§ **Text provided**
September 27, 2021
Last Updated on May 11, 2023 by Dominique de Merteuil
Home » Vintage Outfits »A brief history of The American Look

Have you ever found a book so fascinating on a topic, that it inspired you to follow up with another book and another until you fell down the rabbit hole of research? My journey began as a classic blue pill, red pill scenario.
Of course, I chose the latter. Four weeks, seven books, and copious amounts of coffee later, It’s been quite a journey, but now I believe that I can see the light. Clarity at last!
The topic of my research? The birth of the American style, or more specifically, the origins of the American Look.
Sportswear Fashion & the American Look
Anyone who is familiar with fashion history will be aware of what I’m talking about, Wikipedia describes it under the title of “Sportwear fashion”.
But obviously, there’s a lot more to it than that and many, many volumes were written that go into far greater detail. Trust me, I know!
What I wanted to share with you though, is my condensed version of its history, for the most part by using direct quotes from the source material and it’s that source material that I hope you’ll follow up with, like me, into the rabbit hole. Before continuing though, I’ll headline this with a warning.
After reading the books from my recommended list, you will never look at American and French fashion the same way again. So, proceed at your peril!
The Business of Being a Woman – The Fashions of American Women in 1912 and Lack of Original Designs.
My journey started with a brilliant find; The Business of Being a Woman, by Ida.M Tarbell, 1921. This book included an article written by Ida, who was a writer, muckraking journalist and lecturer, that first appeared in the August 1912 edition of The American Magazine, and was later published in her riveting book under the chapter; “The Woman and her Raiment.”

§ **Dataset section**

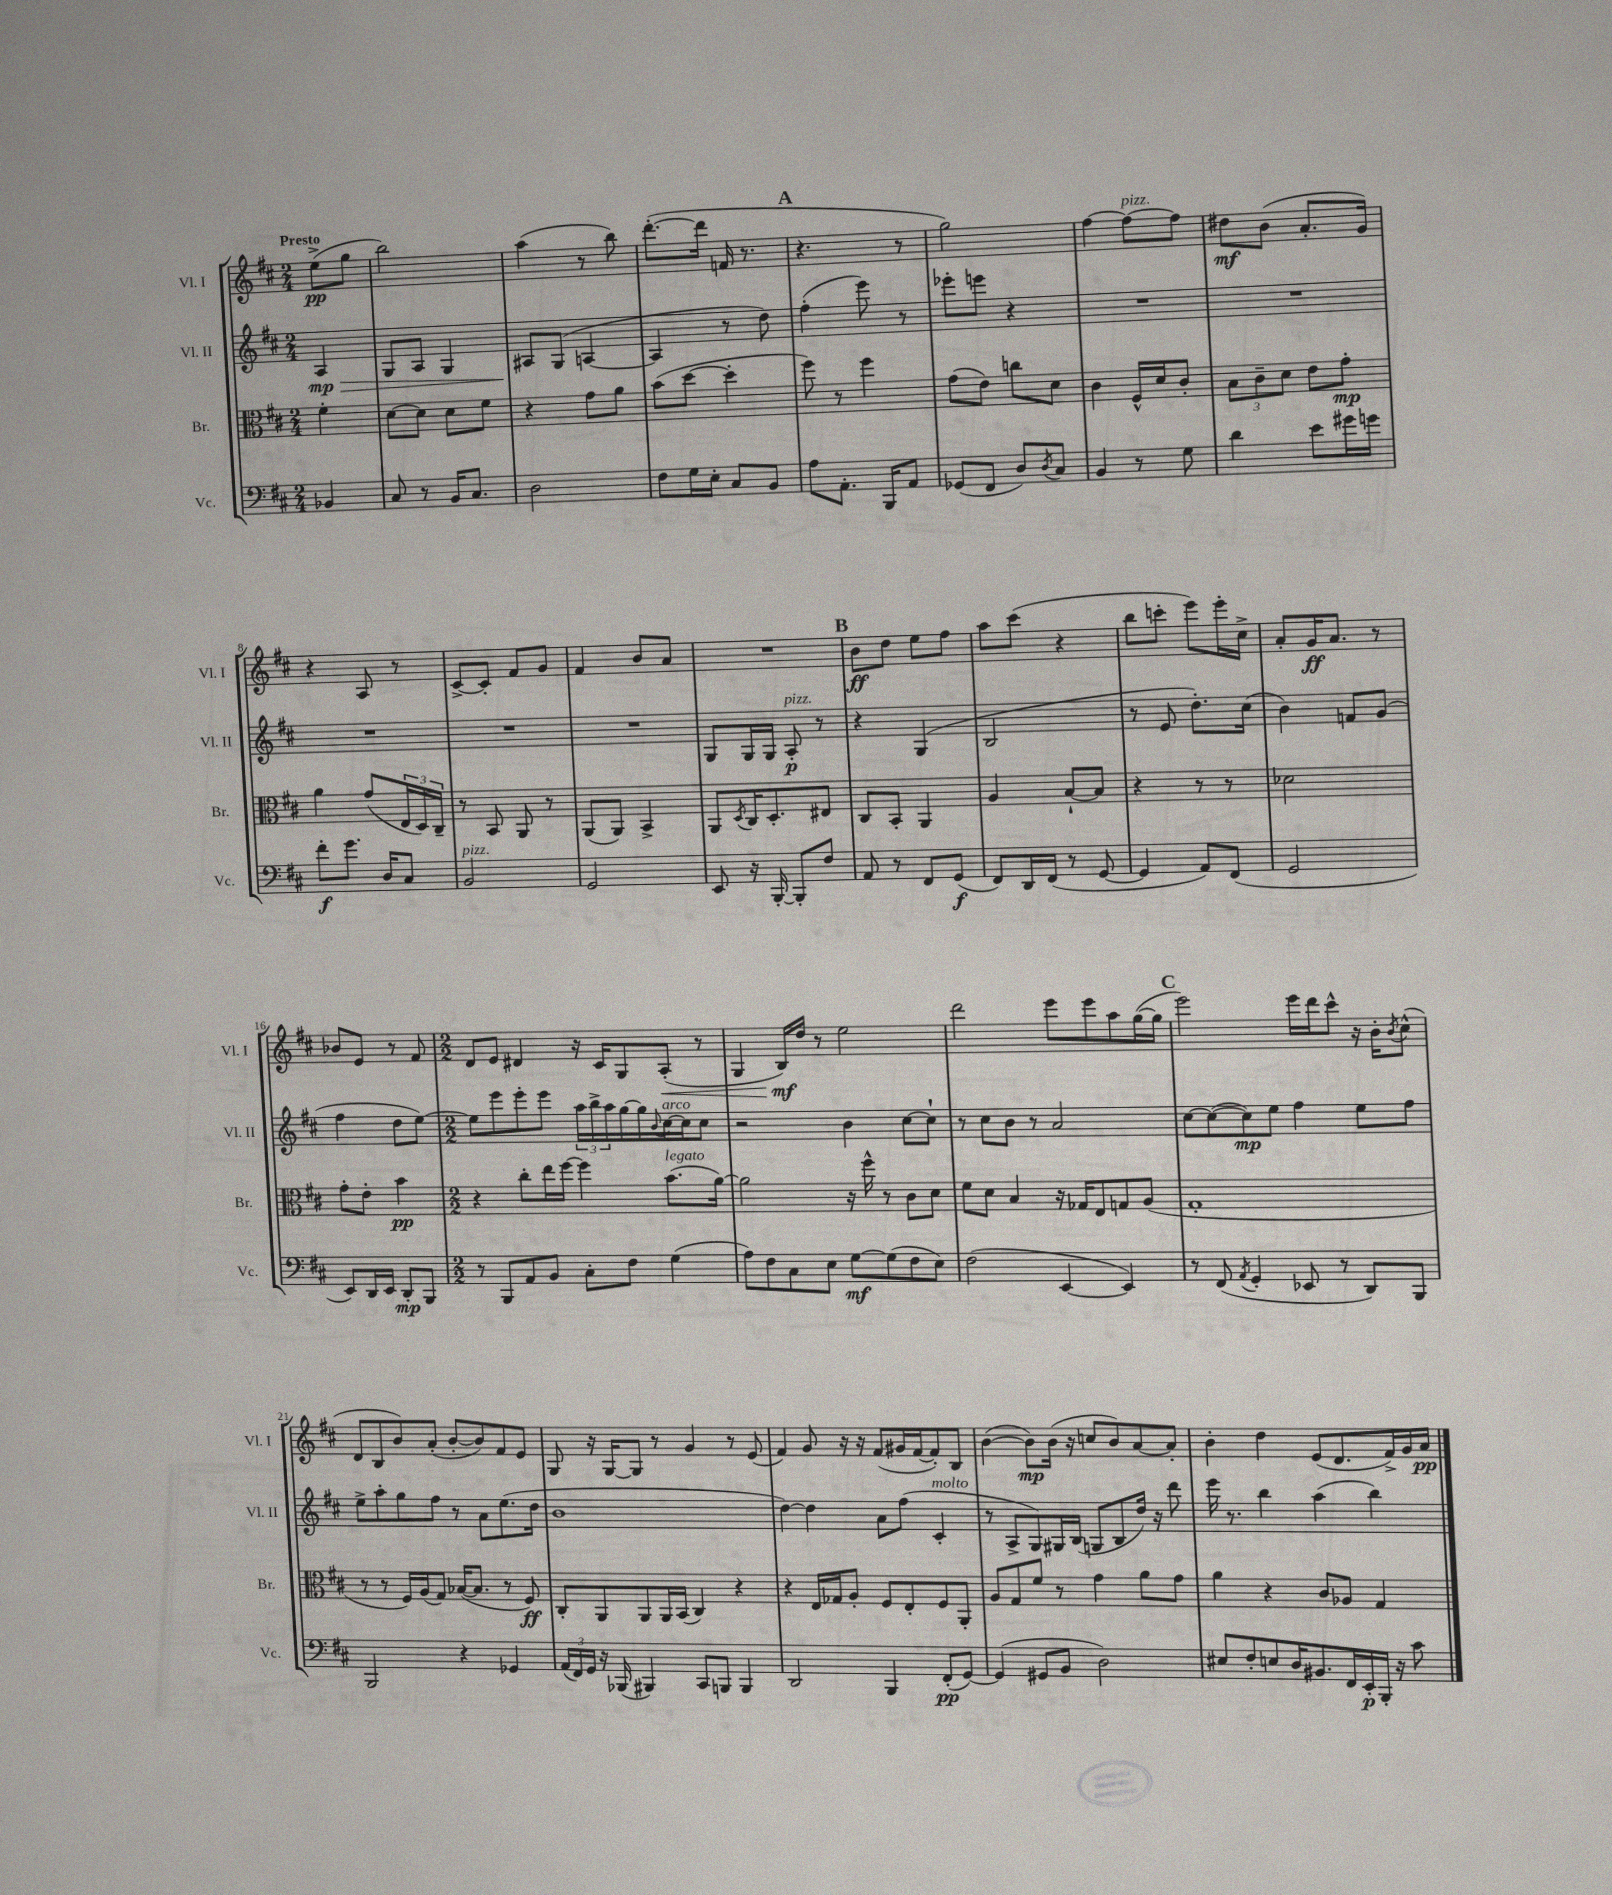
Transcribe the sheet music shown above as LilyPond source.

§ **Objective**
Write the next part of the article on the history of the American Look, picking up right after its last sentence.

§ **Response to the task**
The Woman and her Raiment
There are certain industrial and ethical results from this preoccupation with clothes which should not be overlooked, particularly the indifference to quality which it has engendered. The very heart of the question of clothes of the American woman is imitation. That is, we are not engaged in an effort to work out individuality. We are not engaged in an effort to find costumes which by their expression of the taste and the spirit of this people can be fixed upon as appropriate American costumes, something of our own. From top to bottom we are copying. The woman of wealth goes to Paris and Vienna for the real masterpieces in a season’s wardrobe. The great dressmakers and milliners go to the same cities for their models. Those who cannot go abroad to seek inspiration and ideas copy those who have gone or the fashion plates they import. (…) From start to finish it is imitation, and on this imitation vast industries are built—imitations of silk, of velvet, of lace, of jewels. (…) We have failed so far to develop standards of taste, fitness, and quality, strong, sure, and good enough effectually to impose themselves. There is no national taste in dress; there is only admirable skill in adapting fashions made in other countries. (…) The very general adoption of the ugly and meaningless fashions of the last few years—peach-basket hats, hobble skirts, slippers for the street—is a case in point. From every side this is bad—defeating its own purpose—corrupting national taste and wasting national substance
Ida.M Tarbell
The Need for Distinctly American Style
The separation from Parisian influence.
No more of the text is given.